The Church of England’s admission of women to its episcopate would be catastrophic for witness within our national life to the classical Christianity that is, as much as anything else, the basis of all three political traditions. Independent research has found very large proportions of the women among the Church of England’s clergy to be doubters of or disbelievers in absolutely key points of doctrine, with two thirds denying “that Jesus Christ was born of a Virgin”, and, astonishingly, fully one quarter denying the existence “of God the Father Who created the world”.

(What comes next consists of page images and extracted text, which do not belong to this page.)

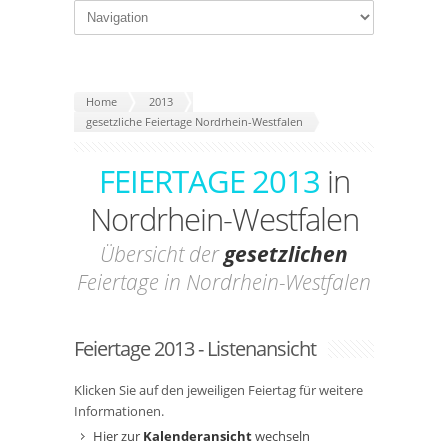
Home
2013
gesetzliche Feiertage Nordrhein-Westfalen
FEIERTAGE 2013
in
Nordrhein-Westfalen
Übersicht der
gesetzlichen
Feiertage in Nordrhein-Westfalen
Feiertage 2013 - Listenansicht
Klicken Sie auf den jeweiligen Feiertag für weitere
Informationen.
Hier zur
Kalenderansicht
wechseln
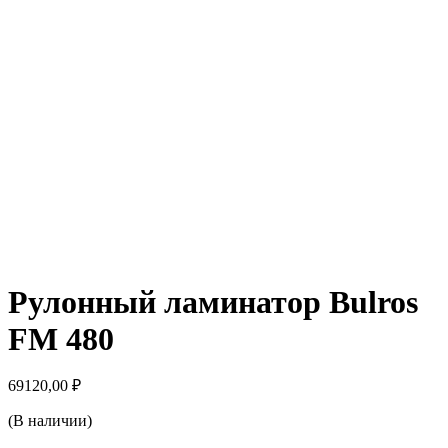
Рулонный ламинатор Bulros
FM 480
69120,00
₽
(В наличии)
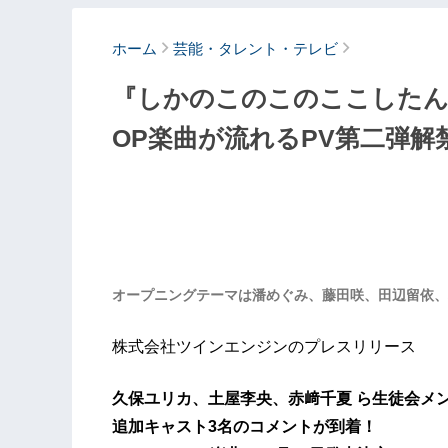
ホーム
芸能・タレント・テレビ
『しかのこのこのここしたん
OP楽曲が流れるPV第二弾解
オープニングテーマは潘めぐみ、藤田咲、田辺留依、
株式会社ツインエンジンのプレスリリース
久保ユリカ、土屋李央、赤﨑千夏 ら生徒会メ
追加キャスト3名のコメントが到着！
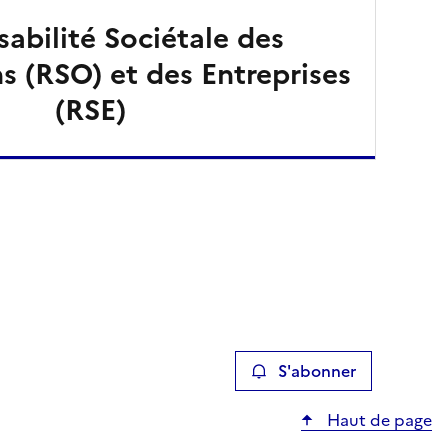
abilité Sociétale des
s (RSO) et des Entreprises
(RSE)
S'abonner
Haut de page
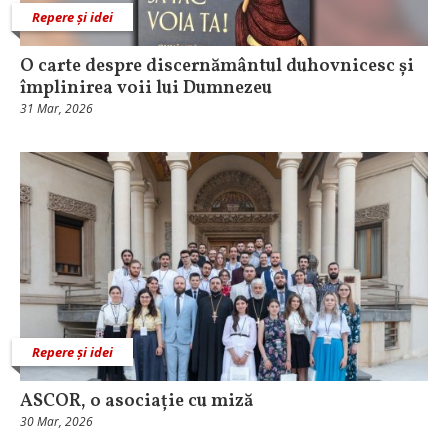
Repere și idei
O carte despre discernământul duhovnicesc și
împlinirea voii lui Dumnezeu
31 Mar, 2026
Repere și idei
ASCOR, o asociație cu miză
30 Mar, 2026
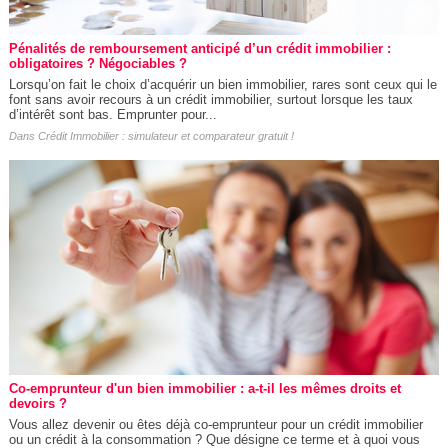
Pénalités de remboursement anticipé d’un crédit immobilier :
obligatoires ? Négociables ?
Lorsqu’on fait le choix d’acquérir un bien immobilier, rares sont ceux qui le
font sans avoir recours à un crédit immobilier, surtout lorsque les taux
d’intérêt sont bas. Emprunter pour...
Dans
Crédit Immobilier : simulateur et comparateur gratuit !
Co-emprunteur d'un bien immobilier : a-t-il les mêmes droits et
devoirs ?
Vous allez devenir ou êtes déjà co-emprunteur pour un crédit immobilier
ou un crédit à la consommation ? Que désigne ce terme et à quoi vous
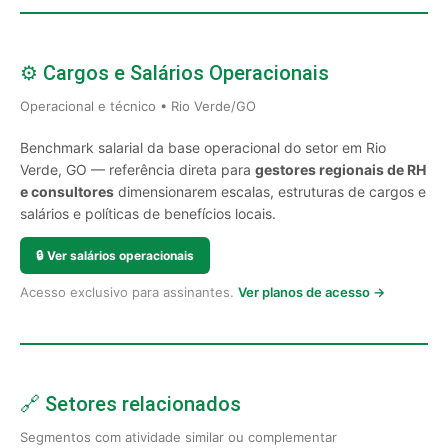
⚙️ Cargos e Salários Operacionais
Operacional e técnico • Rio Verde/GO
Benchmark salarial da base operacional do setor em Rio
Verde, GO — referência direta para
gestores regionais de RH
e consultores
dimensionarem escalas, estruturas de cargos e
salários e políticas de benefícios locais.
🔒
Ver salários operacionais
Acesso exclusivo para assinantes.
Ver planos de acesso →
🔗 Setores relacionados
Segmentos com atividade similar ou complementar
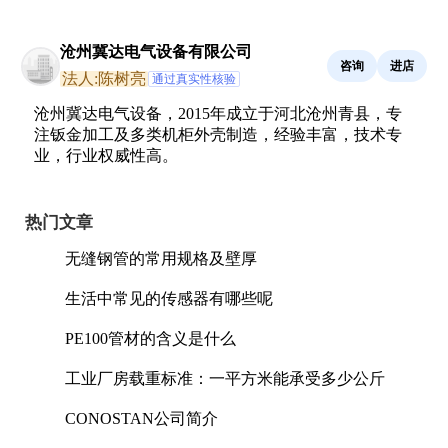
沧州冀达电气设备有限公司
咨询
进店
法人:陈树亮
通过真实性核验
沧州冀达电气设备，2015年成立于河北沧州青县，专
注钣金加工及多类机柜外壳制造，经验丰富，技术专
业，行业权威性高。
热门文章
无缝钢管的常用规格及壁厚
生活中常见的传感器有哪些呢
PE100管材的含义是什么
工业厂房载重标准：一平方米能承受多少公斤
CONOSTAN公司简介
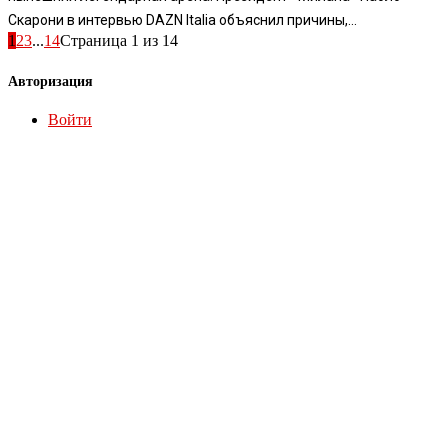
Скарони в интервью DAZN Italia объяснил причины,...
1
2
3
...
14
Страница 1 из 14
Авторизация
Войти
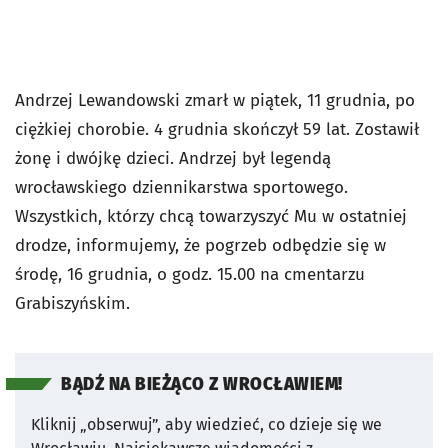
Andrzej Lewandowski zmarł w piątek, 11 grudnia, po
ciężkiej chorobie. 4 grudnia skończył 59 lat. Zostawił
żonę i dwójkę dzieci. Andrzej był legendą
wrocławskiego dziennikarstwa sportowego.
Wszystkich, którzy chcą towarzyszyć Mu w ostatniej
drodze, informujemy, że pogrzeb odbędzie się w
środę, 16 grudnia, o godz. 15.00 na cmentarzu
Grabiszyńskim.
BĄDŹ NA BIEŻĄCO Z WROCŁAWIEM!
Kliknij „obserwuj”, aby wiedzieć, co dzieje się we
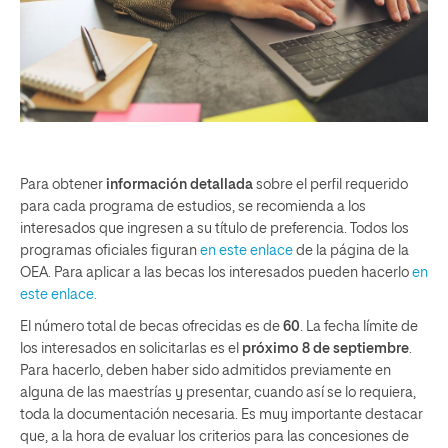
Para obtener
información detallada
sobre el perfil requerido
para cada programa de estudios, se recomienda a los
interesados que ingresen a su título de preferencia. Todos los
programas oficiales figuran
en este enlace
de la página de la
OEA. Para aplicar a las becas los interesados pueden hacerlo
en
este enlace.
El número total de becas ofrecidas es de
60
. La fecha límite de
los interesados en solicitarlas es el
próximo 8 de septiembre
.
Para hacerlo, deben haber sido admitidos previamente en
alguna de las maestrías y presentar, cuando así se lo requiera,
toda la documentación necesaria. Es muy importante destacar
que, a la hora de evaluar los criterios para las concesiones de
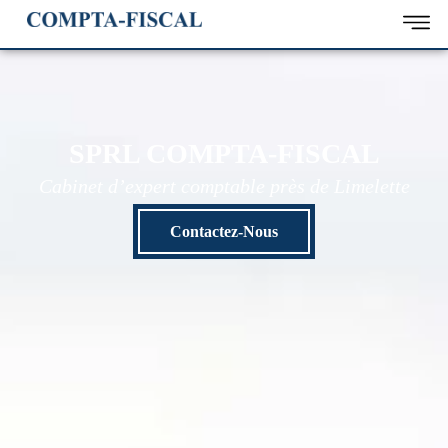
SPRL COMPTA-FISCAL
Cabinet d’expert comptable près de Limelette
Contactez-Nous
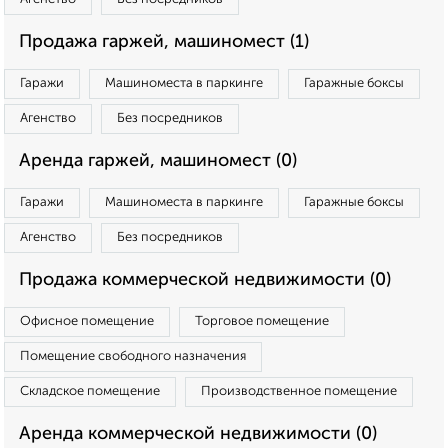
Продажа гаржей, машиномест (1)
Гаражи
Машиноместа в паркинге
Гаражные боксы
Агенство
Без посредников
Аренда гаржей, машиномест (0)
Гаражи
Машиноместа в паркинге
Гаражные боксы
Агенство
Без посредников
Продажа коммерческой недвижимости (0)
Офисное помещение
Торговое помещение
Помещение свободного назначения
Складское помещение
Производственное помещение
Аренда коммерческой недвижимости (0)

The radical feminist Establishment not only wants women to become bishops, but also wants to require that the episcopal “team” in each diocese include both sexes. So, of those with privileged access to the media and other organs of national life as the voice of the Christianity professed by seventy-two per cent of Britons at the last census, at least one eighth will be agnostics or atheists.
There is a most urgent need for parliamentarians who will uphold Parliament’s constitutional duty to preserve the Church of England’s witness to historic, classical, mainstream Christianity, by neither speaking nor voting in favour of any ecclesiastical legislation not supported both by the Catholic Church and by the Evangelical Alliance.
And there is a most urgent need for parliamentarians who will uphold the Church of England’s place at the heart of the Anglican Communion, a body embracing huge numbers of Commonwealth citizens, of English-speaking people, and of British-descended people, and binding them and others, through the Church of England, to the Crown in Parliament.
On either of these counts, women bishops are unconscionable.
Meanwhile, this week’s goings on at York raise very serious questions about how far the Church of England is still an Anglican body at all. Every bishop who proposed anything, even the Bishop of Durham’s modest suggestion as the evening wore on that they might all reconvene after a good night’s sleep, was voted down, apparently on principle in order to put the bishops, as such, in their place. They are now simple carriers out of the factional activists’ will, with no right to suggest anything, not even a bit of shut-eye.
The liberal wing seems to have been taken over by people much like the Trotskyist infiltrators in the Labour Party years ago. Away from the Synod floor, their behaviour towards those who disagreed with them more than confirmed this comparison.
But considering the information that has already reached this left-footed convalescent in the sticks (diocesan bishops in direct talks with Vatican officials at the very highest levels, others threatening not to retire at 70 and then to fight under age discrimination legislation any attempt to make them go, six hundred incumbents threatening to resign and then sue for constructive dismissal, and much else besides), this one is going to run, and run, and run.